Esta Lisboa que eu amo

Fui buscar o título a uma revista representada no velhinho Monumental, em 1966, com Simone de Oliveira a interpretar a canção com o mesmo nome, num apoteótico grand finale.  Vale uma pesquisa no Google.

Pois… Esta Lisboa que eu amo está a transfigurar-se. Por todo o lado há prédios a serem reabilitados e alindados, como se a cidade tivesse decidido ‘vestir os fatos mais vistosos’ para receber a embaixada que D. Manuel enviou ao Papa Leão X. 

Seja por causa dos Vistos Gold, do alojamento local, de Portugal estar na moda, dos reformados ricos, da melhoria da economia, ou de uma ilusão de boom que vem dos EUA, que atravessa a Europa e aumenta de vigor na China, vendem-se casas. Imensas casas! Os investidores multiplicam-se, vêm de todo o lado e ameaçam comprar o que resta da Lisboa antiga, para modernizarem e oferecerem aos famosos do mundo. Tudo bem, desde que o resultado não seja expulsar os lisboetas da sua cidade, uma coisa que está longe de estar garantida.

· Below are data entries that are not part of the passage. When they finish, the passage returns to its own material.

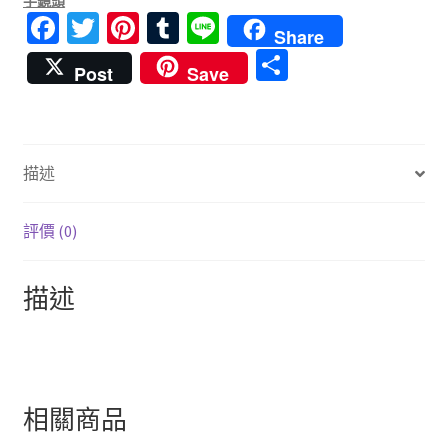
手鏡頭
Fa
T
Pi
T
Li
Share
ce
wi
nt
u
n
分
Post
Save
b
tt
er
m
e
享
o
er
es
bl
o
t
r
描述
k
評價 (0)
描述
相關商品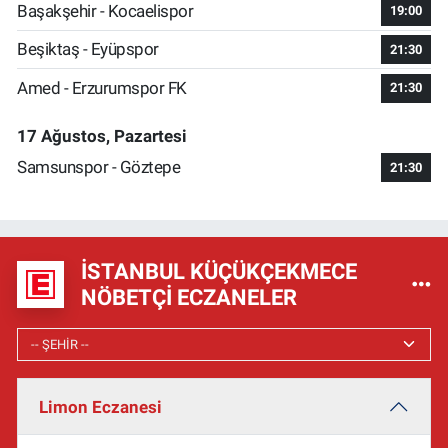
Başakşehir - Kocaelispor
19:00
Beşiktaş - Eyüpspor
21:30
Amed - Erzurumspor FK
21:30
17 Ağustos, Pazartesi
Samsunspor - Göztepe
21:30
İSTANBUL KÜÇÜKÇEKMECE
NÖBETÇI ECZANELER
Limon Eczanesi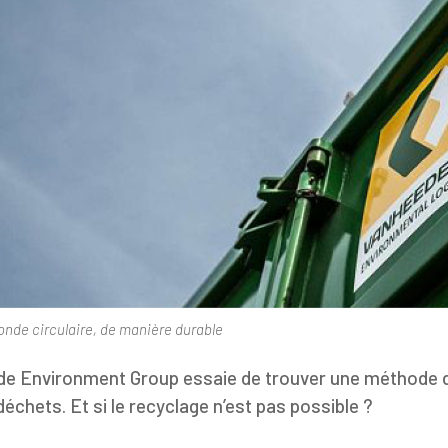
onde circulaire, de manière durable
e Environment Group essaie de trouver une méthode 
déchets. Et si le recyclage n’est pas possible ?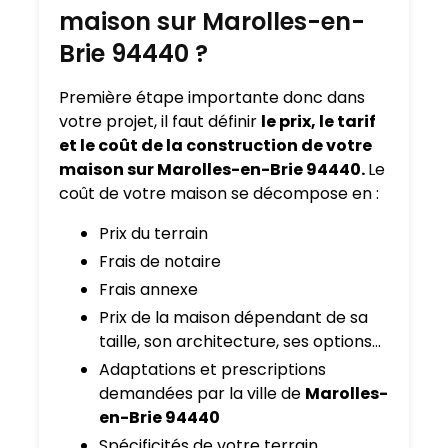
maison sur Marolles-en-
Brie 94440 ?
Première étape importante donc dans
votre projet, il faut définir
le prix, le tarif
et le coût de la construction de votre
maison sur Marolles-en-Brie 94440.
Le
coût de votre maison se décompose en :
Prix du terrain
Frais de notaire
Frais annexe
Prix de la maison dépendant de sa
taille, son architecture, ses options…
Adaptations et prescriptions
demandées par la ville de
Marolles-
en-Brie 94440
Spécificités de votre terrain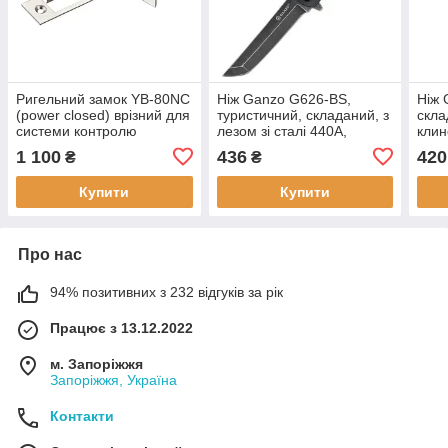
Ригельний замок YB-80NC
Ніж Ganzo G626-BS,
Ніж 
(power closed) врізний для
туристичний, складаний, з
скла
системи контролю
лезом зі сталі 440A,
клин
доступу, сила утримання
довжина 21,6 см, вага 127
повс
1 100
436
420
₴
₴
300 кг, нержавіюча сталь
г
вага
Купити
Купити
Про нас
94% позитивних з 232 відгуків за рік
Працює з 13.12.2022
м. Запоріжжя
Запоріжжя, Україна
Контакти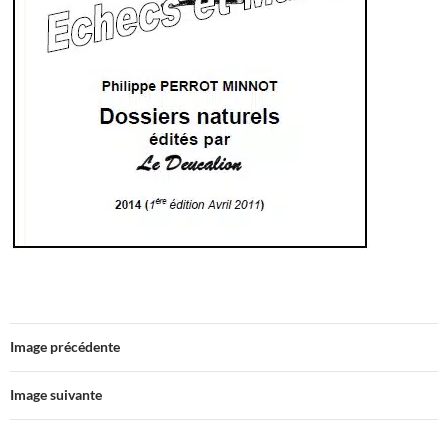
Image précédente
Image suivante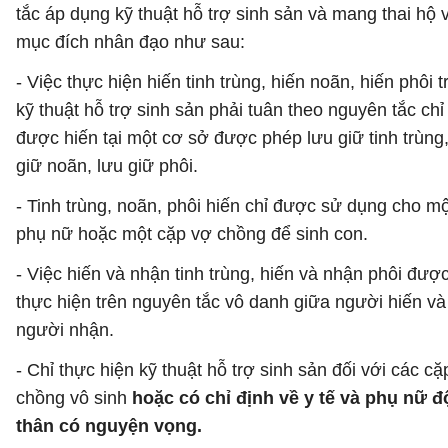
tắc áp dụng kỹ thuật hỗ trợ sinh sản và mang thai hộ v
mục đích nhân đạo như sau:
- Việc thực hiện hiến tinh trùng, hiến noãn, hiến phôi 
kỹ thuật hỗ trợ sinh sản phải tuân theo nguyên tắc chỉ
được hiến tại một cơ sở được phép lưu giữ tinh trùng,
giữ noãn, lưu giữ phôi.
- Tinh trùng, noãn, phôi hiến chỉ được sử dụng cho mộ
phụ nữ hoặc một cặp vợ chồng để sinh con.
- Việc hiến và nhận tinh trùng, hiến và nhận phôi đượ
thực hiện trên nguyên tắc vô danh giữa người hiến và
người nhận.
- Chỉ thực hiện kỹ thuật hỗ trợ sinh sản đối với các cặ
chồng vô sinh
hoặc có chỉ định về y tế và phụ nữ đ
thân có nguyện vọng.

Assim ou assado, deixou de ser verdadeira a caricatura de Raul Solnado, também dos anos 60, sobre as casas pombalinas: E dentro delas / Há caruncho nos tabiques / E ratazanas com barbas / Do tempo de Afonso Henriques. 
Confesso-me saudosista da ‘década mágica’. Tenho saudades de quase tudo, mesmo da Cidade tão antiga, cidade amiga / Modesta e bela, que Simone cantou, mas prefiro a cidade renovada, que continua ‘amiga’ e está cada vez mais bela. 
Irrito-me quando sou obrigado a parar, ou a fazer slaloms arriscados para me desviar de gruas e taipais, mas logo uma fachada pintada de novo, que se destaca ao voltar da esquina, me reconcilia com a minha cidade. Este sentimento começou a impor-se sempre que, numa rua velhinha, deparava com mais dois ou três prédios reabilitados, em que descobria a beleza de fachadas imponentes, que sempre lá estiveram, só que invisíveis, porque tapadas por grossas camadas de sujidade. 

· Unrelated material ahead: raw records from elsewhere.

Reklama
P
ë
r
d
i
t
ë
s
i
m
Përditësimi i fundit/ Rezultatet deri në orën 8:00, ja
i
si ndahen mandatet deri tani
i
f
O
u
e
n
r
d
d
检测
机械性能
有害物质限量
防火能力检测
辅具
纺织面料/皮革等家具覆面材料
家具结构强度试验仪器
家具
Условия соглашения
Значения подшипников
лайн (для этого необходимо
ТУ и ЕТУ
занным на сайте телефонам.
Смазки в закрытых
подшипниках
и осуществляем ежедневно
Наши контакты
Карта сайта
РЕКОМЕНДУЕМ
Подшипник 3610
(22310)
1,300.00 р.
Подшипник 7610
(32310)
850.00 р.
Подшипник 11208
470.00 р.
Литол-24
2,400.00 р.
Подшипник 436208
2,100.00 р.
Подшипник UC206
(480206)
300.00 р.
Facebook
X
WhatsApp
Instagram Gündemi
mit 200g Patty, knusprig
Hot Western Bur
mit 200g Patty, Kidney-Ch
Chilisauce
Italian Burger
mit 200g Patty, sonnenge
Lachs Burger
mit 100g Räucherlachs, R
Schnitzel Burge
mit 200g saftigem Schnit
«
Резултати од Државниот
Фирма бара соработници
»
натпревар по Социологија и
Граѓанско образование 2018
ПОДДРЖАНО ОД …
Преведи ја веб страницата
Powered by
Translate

Queixam-se os amigos das dificuldades de circular no Chiado entre magotes de ‘arrastadores de trolleys’. E a mim… que me importa? Qual é o problema se, finalmente, o Chiado ressuscitou dos escombros do incêndio de 1988; se Alfama e o Castelo têm os amarelos polidos; se o eixo Martim Moniz-Intendente foi absolvido de pecados antigos e convertido em atração turística, e a Rosa Araújo voltou a ser um boulevard ao melhor estilo parisiense? 

Lavada e formosa, Lisboa está tão acolhedora que me sinto tentado a esquecer os irritantes tuc-tucs e o pechisbeque que substituiu as ‘novidades da moda’ das montras da Baixa. 

Para compensar, são muitas as Lojas com História – em boa hora divulgadas pela CML − que se reinventaram e estão a faturar como nunca. Se até há quem consiga vender uma coisa chamada ‘pastel de bacalhau recheado com queijo da serra’, é porque aconteceu um milagre que só tem paralelo no da batalha de Ourique! 
Oiço os trinados da Hermínia: Junto ao Arco do Bandeira / Há uma loja, a Tendinha… Querem ir até lá, beber uma ginjinha… e brindar a Esta Lisboa que eu amo?